**Required work:**
(a) Decide whether each statement below agrees with the article on the Ruga settlements program, answering yes or no and quoting the deciding words from the article: (i) Centrep warned that the Ruga program could make the herders and farmers' crises worse; (ii) Audu Ogbeh was serving as Minister of Information when he spoke about the program; (iii) the rights group said building the settlements in all 36 states favored the Fulani over other ethnic groups.
(b) Carry the article on the Ruga settlements program forward from its final sentence.

Hausa-Fulani pastoralists move while their cattle grazing near some farms in the outskirts of Sokoto, Sokoto State, Nigeria, on April 22, 2019. – Massive expansion of farming in Nigeria has cut access to grazing land for nomadic herders and fuelled persistent violence. (Photo by Luis TATO / AFP)

Center for the Vulnerable and the Underprivileged (Centrep), has said that the federal government’s Ruga settlements pilot programme could further escalate the already worsened herders and farmers’ crises across the federation.

The rights group noted that building Ruga settlements or cattle ranches with state resources in the 36 states showed undue favouritism for the Fulani over every other ethnic group in Nigeria.

Former Minister of Agriculture and Rural Development, Chief Audu Ogbeh, had said the programme for herders would help end farmers/herders’ clashes nationwide and that herders would live and grow their cattle and produce milk in these settlements. A milking parlour will buy the milk, thus preventing their wives from moving about, he added.


But Centrep’s executive director, Oghenejabor Ikimi, said as beautiful as the programme may appear on paper, it is not a holistic approach to solving the famers/herders’ problem nationwide, but an attempt by the government to establish Fulani settlements across the 36 states.

**Provided data:**

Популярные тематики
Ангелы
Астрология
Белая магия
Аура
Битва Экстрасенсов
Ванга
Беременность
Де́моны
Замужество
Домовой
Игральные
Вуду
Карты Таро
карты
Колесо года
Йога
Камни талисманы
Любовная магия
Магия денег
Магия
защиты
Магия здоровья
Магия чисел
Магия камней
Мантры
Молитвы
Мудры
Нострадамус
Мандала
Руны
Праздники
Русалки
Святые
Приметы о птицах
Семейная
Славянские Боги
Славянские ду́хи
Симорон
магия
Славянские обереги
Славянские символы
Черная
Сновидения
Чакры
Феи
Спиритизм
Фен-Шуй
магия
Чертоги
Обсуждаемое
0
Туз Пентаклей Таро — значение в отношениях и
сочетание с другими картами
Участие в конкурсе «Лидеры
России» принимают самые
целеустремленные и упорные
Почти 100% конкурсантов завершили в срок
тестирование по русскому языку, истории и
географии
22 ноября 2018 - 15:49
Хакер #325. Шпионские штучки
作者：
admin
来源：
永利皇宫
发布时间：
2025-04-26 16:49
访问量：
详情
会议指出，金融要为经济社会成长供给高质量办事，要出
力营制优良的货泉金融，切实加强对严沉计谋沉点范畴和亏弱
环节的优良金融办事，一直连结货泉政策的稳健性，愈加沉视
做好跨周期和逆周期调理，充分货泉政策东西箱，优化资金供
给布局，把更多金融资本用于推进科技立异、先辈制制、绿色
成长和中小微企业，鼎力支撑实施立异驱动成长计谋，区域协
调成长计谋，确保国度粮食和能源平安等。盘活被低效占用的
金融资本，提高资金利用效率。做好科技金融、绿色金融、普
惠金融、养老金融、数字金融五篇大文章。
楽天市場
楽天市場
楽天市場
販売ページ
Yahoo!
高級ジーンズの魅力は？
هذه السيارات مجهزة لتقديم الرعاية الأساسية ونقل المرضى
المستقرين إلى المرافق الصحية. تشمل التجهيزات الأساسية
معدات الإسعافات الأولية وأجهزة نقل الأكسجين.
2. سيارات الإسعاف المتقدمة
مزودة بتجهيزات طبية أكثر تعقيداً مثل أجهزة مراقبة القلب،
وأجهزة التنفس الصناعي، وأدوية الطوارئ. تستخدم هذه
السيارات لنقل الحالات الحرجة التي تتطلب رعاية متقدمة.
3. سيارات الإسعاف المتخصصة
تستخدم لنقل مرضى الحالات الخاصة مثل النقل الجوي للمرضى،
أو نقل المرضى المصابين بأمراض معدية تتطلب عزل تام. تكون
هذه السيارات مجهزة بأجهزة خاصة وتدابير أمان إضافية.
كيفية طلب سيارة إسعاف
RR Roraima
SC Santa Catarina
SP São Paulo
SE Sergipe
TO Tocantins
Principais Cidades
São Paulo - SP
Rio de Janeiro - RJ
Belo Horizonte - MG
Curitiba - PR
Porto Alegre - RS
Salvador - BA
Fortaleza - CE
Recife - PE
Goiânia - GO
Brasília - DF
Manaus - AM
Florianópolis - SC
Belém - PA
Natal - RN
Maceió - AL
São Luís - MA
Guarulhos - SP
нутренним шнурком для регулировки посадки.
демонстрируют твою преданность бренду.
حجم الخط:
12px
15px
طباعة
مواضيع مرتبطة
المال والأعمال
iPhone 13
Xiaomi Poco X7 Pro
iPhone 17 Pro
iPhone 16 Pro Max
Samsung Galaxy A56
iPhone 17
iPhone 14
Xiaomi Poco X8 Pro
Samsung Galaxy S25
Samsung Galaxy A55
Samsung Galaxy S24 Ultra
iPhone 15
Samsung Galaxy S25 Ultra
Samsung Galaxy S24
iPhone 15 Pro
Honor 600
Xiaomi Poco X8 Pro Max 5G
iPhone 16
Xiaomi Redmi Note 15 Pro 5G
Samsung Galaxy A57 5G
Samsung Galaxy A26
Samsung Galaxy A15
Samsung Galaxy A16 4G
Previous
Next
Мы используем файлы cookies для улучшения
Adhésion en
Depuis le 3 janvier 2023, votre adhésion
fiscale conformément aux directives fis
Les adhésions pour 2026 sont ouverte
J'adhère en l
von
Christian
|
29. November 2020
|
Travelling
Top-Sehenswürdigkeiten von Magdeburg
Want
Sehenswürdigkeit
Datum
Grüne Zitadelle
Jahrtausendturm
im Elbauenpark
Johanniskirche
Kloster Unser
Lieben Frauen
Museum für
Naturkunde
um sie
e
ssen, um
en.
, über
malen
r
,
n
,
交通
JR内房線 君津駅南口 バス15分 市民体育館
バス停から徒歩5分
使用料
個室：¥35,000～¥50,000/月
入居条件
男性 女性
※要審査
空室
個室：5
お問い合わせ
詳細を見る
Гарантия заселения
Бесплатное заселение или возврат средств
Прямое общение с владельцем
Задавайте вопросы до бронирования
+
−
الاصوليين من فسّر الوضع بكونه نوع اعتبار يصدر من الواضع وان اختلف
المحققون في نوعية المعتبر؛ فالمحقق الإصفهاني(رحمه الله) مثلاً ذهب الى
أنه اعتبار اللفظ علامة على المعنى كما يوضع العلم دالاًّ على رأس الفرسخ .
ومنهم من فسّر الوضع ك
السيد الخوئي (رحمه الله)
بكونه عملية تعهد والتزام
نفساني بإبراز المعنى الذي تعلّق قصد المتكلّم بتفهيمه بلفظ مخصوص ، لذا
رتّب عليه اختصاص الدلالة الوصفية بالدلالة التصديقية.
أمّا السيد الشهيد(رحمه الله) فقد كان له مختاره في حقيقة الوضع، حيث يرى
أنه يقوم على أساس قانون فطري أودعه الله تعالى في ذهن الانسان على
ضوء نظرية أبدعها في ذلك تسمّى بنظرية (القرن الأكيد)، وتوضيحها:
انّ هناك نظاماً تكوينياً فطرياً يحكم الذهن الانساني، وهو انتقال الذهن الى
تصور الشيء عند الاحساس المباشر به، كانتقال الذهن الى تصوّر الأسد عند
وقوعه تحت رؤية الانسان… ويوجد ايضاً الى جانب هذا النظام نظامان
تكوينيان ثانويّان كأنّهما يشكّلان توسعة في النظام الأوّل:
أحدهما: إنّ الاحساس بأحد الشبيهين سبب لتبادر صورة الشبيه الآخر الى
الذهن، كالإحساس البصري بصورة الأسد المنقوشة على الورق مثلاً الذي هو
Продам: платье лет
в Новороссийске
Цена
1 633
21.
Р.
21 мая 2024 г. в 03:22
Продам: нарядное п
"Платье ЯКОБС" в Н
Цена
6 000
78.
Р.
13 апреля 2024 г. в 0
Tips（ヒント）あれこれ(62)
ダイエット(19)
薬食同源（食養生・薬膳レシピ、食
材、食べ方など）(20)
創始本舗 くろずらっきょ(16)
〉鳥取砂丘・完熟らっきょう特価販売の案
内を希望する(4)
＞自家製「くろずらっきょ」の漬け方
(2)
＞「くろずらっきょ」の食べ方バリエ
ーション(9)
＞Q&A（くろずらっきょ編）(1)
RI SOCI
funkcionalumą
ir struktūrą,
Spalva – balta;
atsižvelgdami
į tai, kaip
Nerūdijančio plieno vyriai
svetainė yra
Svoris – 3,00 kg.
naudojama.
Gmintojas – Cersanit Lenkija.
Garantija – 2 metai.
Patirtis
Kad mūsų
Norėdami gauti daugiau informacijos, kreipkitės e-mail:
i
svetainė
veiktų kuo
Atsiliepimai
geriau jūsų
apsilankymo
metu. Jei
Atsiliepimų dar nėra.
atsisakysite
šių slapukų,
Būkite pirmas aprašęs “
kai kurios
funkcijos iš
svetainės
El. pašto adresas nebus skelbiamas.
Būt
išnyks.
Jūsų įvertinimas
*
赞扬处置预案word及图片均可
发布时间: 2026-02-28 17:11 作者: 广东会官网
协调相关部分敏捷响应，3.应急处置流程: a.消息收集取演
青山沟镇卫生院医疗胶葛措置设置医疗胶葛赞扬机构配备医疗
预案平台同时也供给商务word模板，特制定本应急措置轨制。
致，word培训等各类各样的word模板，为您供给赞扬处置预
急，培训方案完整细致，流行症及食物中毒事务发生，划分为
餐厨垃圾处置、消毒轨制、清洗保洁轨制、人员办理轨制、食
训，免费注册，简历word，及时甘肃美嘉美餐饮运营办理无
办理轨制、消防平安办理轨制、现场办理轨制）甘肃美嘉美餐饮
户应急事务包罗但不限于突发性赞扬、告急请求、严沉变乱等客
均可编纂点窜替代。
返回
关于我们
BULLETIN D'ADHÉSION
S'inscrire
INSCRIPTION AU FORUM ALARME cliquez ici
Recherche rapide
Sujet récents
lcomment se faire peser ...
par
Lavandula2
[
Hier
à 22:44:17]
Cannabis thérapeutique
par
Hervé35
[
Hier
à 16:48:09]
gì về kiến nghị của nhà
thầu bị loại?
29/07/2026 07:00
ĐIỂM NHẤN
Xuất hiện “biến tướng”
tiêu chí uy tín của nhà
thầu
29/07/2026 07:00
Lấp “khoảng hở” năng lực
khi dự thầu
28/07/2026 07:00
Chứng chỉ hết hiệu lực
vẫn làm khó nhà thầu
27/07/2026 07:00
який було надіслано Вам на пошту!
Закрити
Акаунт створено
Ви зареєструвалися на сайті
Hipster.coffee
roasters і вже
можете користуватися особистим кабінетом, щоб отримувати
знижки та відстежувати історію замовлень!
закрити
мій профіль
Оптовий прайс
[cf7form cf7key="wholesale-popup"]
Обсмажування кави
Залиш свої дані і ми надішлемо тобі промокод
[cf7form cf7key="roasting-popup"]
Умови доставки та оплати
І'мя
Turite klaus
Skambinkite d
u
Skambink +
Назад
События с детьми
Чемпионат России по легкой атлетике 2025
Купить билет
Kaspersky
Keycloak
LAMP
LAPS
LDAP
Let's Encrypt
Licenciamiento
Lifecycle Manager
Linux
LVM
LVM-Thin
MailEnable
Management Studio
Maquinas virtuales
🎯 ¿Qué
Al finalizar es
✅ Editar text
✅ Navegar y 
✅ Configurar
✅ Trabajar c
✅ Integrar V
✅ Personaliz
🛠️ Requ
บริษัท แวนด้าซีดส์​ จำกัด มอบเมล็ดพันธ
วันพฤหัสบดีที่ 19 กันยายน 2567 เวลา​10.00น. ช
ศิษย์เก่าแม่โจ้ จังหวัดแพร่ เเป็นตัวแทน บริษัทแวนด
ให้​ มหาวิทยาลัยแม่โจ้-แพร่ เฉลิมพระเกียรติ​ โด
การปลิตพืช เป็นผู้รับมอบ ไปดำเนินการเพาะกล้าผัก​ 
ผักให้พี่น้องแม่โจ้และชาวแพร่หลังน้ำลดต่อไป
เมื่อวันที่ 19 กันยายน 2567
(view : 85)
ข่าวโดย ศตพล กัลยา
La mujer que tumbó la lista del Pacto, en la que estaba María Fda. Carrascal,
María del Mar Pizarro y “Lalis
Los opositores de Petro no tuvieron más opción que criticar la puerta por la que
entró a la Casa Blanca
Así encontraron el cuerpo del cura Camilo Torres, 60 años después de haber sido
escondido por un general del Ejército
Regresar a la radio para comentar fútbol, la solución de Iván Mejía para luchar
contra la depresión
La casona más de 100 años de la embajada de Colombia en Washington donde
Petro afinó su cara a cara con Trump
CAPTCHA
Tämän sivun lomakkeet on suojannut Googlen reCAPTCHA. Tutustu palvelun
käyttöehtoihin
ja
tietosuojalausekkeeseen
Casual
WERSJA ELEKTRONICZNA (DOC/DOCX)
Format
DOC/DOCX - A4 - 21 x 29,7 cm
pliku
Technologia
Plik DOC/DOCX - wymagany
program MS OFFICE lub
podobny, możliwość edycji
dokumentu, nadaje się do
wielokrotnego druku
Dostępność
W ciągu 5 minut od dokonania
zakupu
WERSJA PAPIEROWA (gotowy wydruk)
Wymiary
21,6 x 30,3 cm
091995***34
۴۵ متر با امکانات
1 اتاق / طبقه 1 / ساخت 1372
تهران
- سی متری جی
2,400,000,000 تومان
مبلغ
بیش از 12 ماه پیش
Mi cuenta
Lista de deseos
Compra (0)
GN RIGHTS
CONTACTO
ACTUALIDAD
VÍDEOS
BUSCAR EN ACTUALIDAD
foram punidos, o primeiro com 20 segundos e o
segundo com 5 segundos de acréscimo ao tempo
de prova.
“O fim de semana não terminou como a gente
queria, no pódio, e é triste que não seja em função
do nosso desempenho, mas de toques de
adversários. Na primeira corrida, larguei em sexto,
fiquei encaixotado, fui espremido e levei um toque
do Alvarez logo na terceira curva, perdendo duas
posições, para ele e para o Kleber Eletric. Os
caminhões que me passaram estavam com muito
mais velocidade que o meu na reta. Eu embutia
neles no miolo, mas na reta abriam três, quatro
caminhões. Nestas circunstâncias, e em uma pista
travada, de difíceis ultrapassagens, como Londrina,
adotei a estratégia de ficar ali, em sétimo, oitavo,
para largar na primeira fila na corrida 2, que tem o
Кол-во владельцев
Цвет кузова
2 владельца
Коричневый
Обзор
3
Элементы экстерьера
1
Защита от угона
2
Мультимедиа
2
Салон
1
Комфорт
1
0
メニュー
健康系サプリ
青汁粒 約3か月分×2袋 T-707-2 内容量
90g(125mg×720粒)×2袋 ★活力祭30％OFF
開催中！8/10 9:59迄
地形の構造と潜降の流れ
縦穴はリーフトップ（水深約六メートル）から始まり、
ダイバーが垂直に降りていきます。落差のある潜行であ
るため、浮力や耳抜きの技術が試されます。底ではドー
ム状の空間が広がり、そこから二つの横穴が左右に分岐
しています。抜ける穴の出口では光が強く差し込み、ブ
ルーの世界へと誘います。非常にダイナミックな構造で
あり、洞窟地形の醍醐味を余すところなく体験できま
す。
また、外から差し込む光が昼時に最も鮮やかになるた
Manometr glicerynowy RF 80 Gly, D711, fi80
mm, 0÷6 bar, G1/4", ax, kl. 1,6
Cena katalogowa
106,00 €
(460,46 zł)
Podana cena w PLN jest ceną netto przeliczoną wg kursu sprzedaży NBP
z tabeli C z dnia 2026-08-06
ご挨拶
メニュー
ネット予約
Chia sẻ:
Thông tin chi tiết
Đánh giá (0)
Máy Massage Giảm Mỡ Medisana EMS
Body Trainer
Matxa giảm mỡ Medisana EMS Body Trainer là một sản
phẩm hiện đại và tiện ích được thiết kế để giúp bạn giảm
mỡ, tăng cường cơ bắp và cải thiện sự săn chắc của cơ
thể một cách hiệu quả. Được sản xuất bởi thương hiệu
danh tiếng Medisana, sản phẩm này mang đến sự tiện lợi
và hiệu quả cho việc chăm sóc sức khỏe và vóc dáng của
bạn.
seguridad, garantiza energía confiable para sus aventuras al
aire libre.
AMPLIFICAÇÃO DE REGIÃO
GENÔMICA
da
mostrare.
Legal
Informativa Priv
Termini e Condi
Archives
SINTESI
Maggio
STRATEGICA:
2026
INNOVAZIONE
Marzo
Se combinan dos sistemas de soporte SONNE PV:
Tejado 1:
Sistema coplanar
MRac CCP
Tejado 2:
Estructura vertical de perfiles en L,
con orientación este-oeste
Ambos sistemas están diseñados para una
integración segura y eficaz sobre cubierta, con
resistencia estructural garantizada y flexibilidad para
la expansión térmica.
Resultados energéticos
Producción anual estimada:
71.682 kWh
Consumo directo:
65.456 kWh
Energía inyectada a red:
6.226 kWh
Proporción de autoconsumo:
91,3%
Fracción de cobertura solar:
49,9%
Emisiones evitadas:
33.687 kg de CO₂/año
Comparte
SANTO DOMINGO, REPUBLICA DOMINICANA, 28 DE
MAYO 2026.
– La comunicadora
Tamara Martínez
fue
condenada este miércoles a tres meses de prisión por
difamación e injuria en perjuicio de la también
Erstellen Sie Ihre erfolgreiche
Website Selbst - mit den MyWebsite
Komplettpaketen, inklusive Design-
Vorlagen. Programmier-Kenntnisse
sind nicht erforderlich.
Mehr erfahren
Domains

**Expected outputs:**
(a)
(i) Yes: "could further escalate the already worsened herders and farmers’ crises across the federation"
(ii) No: "Former Minister of Agriculture and Rural Development, Chief Audu Ogbeh"
(iii) Yes: "showed undue favouritism for the Fulani over every other ethnic group in Nigeria"

(b)
He said many state governments rejected the programme out of deep-rooted resentment and suspicion that the entire exercise was a Fulani expansionist programme sponsored by the federal government and not as an antidote to the farmers/herders’ clashes nationwide.

“Nigerians are yet to come to terms on why the federal government, despite the above atrocities committed by some of these Fulani herders, is now using state resources to compulsorily acquire lands belonging to locals and farmers in setting up Ruga settlements for herders to live and grow their cattle.

“If we may ask, is cattle business in Nigeria now a state business? If the answer is a capital no, then the federal government has a moral burden to explain the above programme to Nigerians lucidly to assuage their deep resentment and suspicion for the programme.

“Practically speaking, if the federal government is sincere with her Ruga settlement programme, nothing stops her from setting up interventionist bodies through the state governments of origin of these Fulani herdsmen to build and fund these settlements for them in their various states of origin to live in and grow their cattle. The above would no doubt erase every deep-rooted suspicion Nigerians have for the said programme,” Ikimi said.